Iranian President Hassan Rouhani warned President Donald Trump that the Islamic republic could rapidly restart its nuclear program if more U.S. sanctions are imposed on it, during a fiery address Tuesday.

Rouhani’s warning follows heavy U.S. sanctions placed on the revolutionary regime for its advanced ballistic missile program. “If America wants to go back to the experience (of imposing sanctions), Iran would certainly return in a short time — not a week or a month but within hours — to conditions more advanced than before the start of negotiations,” he declared.
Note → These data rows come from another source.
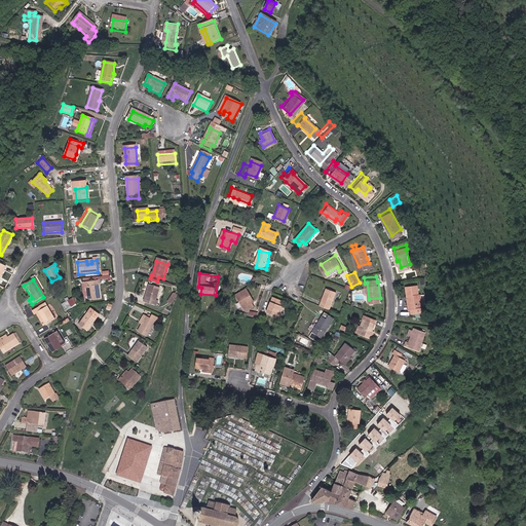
[(419,282),(408,284),(409,293),(411,293),(414,306),(414,310),(425,308),(422,291),(420,291),(419,282)]
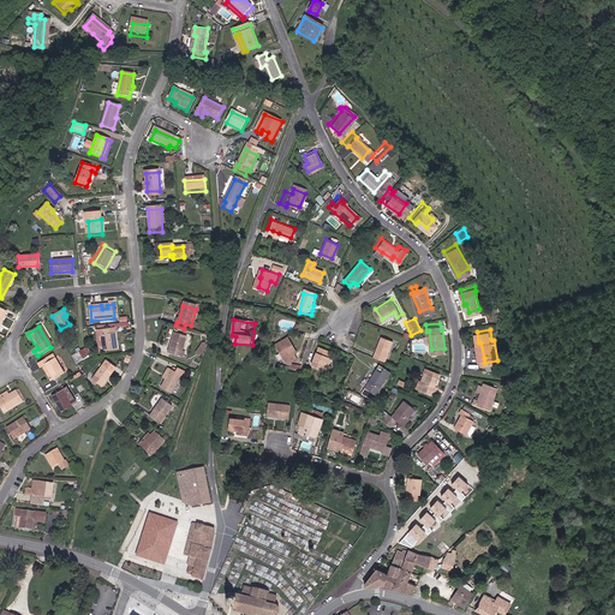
[(115,351),(114,338),(112,338),(111,330),(100,332),(100,336),(102,352),(115,351)]
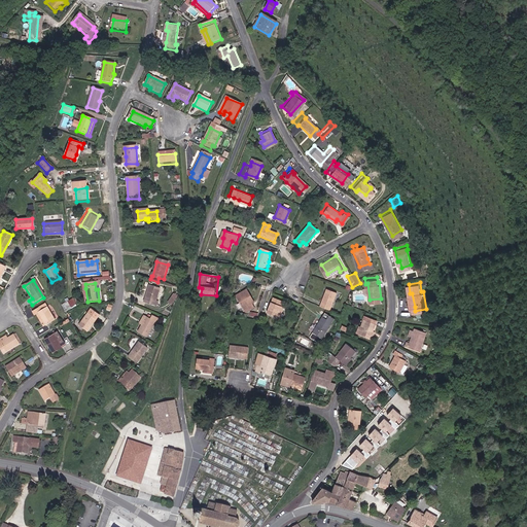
[(157,303),(161,289),(150,287),(146,306),(160,309),(161,304),(157,303)]
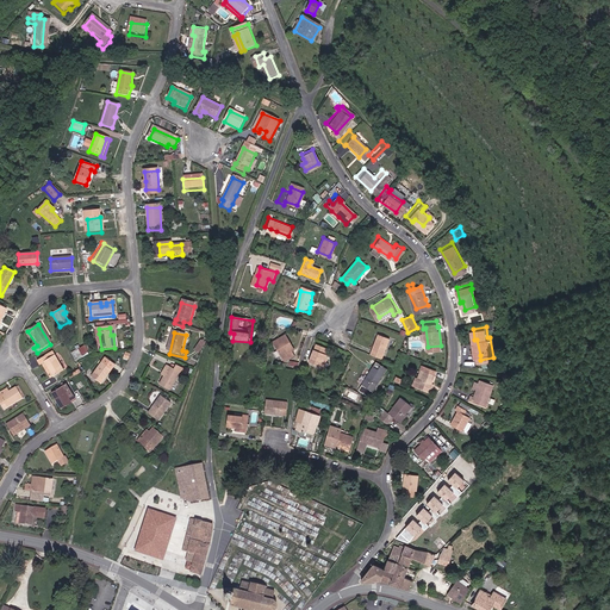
[(372,353),(384,356),(391,336),(379,332),(372,353)]
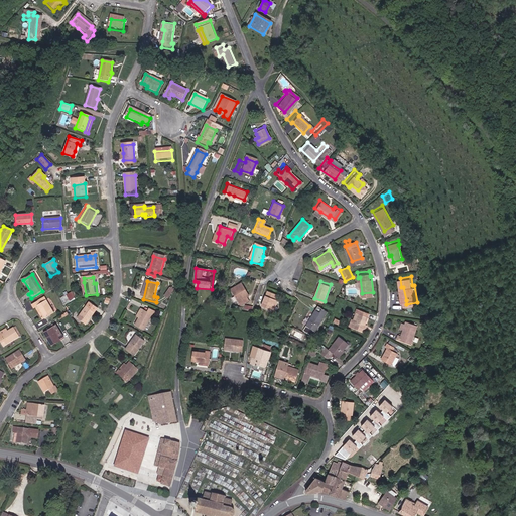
[(232,290),(241,306),(249,301),(246,297),(249,296),(243,284),(232,290)]
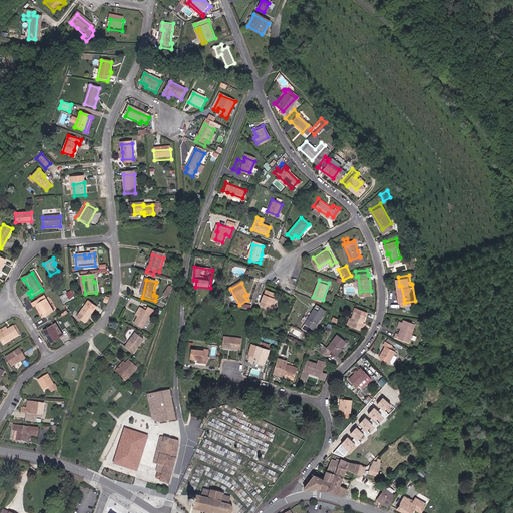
[(267,289),(261,304),(273,309),(275,303),(273,302),(275,298),(277,293),(267,289)]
Iranian lawmakers gathered Sunday to vote for more spending towards ballistic missile programs while chanting “death to America.”

Tensions between the U.S. and Iran have skyrocketed under the Trump administration after the president accused the Islamic republic of “violating the spirit” of the 2015 nuclear deal. Trump pledged repeatedly throughout the 2016 campaign to rip up the Iran deal, but has so far continued to certify the Islamic republic’s technical compliance with the deal.

The Trump administration has, however, taken great pains to emphasize its belief that Iran is violating the spirit of the deal with its continued terrorism sponsorship and ballistic missile program. Trump defiantly declared “If it was up to me, I would have had them noncompliant 180 days ago,” in a recent interview with The Wall Street Journal.

Trump is required to re-certify Iran’s compliance with the deal every 90 days to the U.S. Congress under the terms of the deal. “It’s easier to say they comply. It’s a lot easier. But it’s the wrong thing. They don’t comply. And so we’ll see what happens. I mean, we’ll talk about this subject in 90 days. But, yeah, I would be – I would be surprised if they were in compliance,” he continued.

If Trump does not certify Iran’s compliance with the nuclear deal within the next 90-day cycle it would trigger additional sanctions on the Islamic republic, and likely scuttle the entire deal. Proponents of staying within the deal reportedly told Trump that withdrawing from the deal would essentially allow the regime to keep all of the sanctions relief money it got in 2015-2016 while not having to comply with nuclear site inspections.

Opponents of the deal, including CIA Director Mike Pompeo, emphasize Iran’s continued ballistic missile activity and nefarious influence in the Middle East.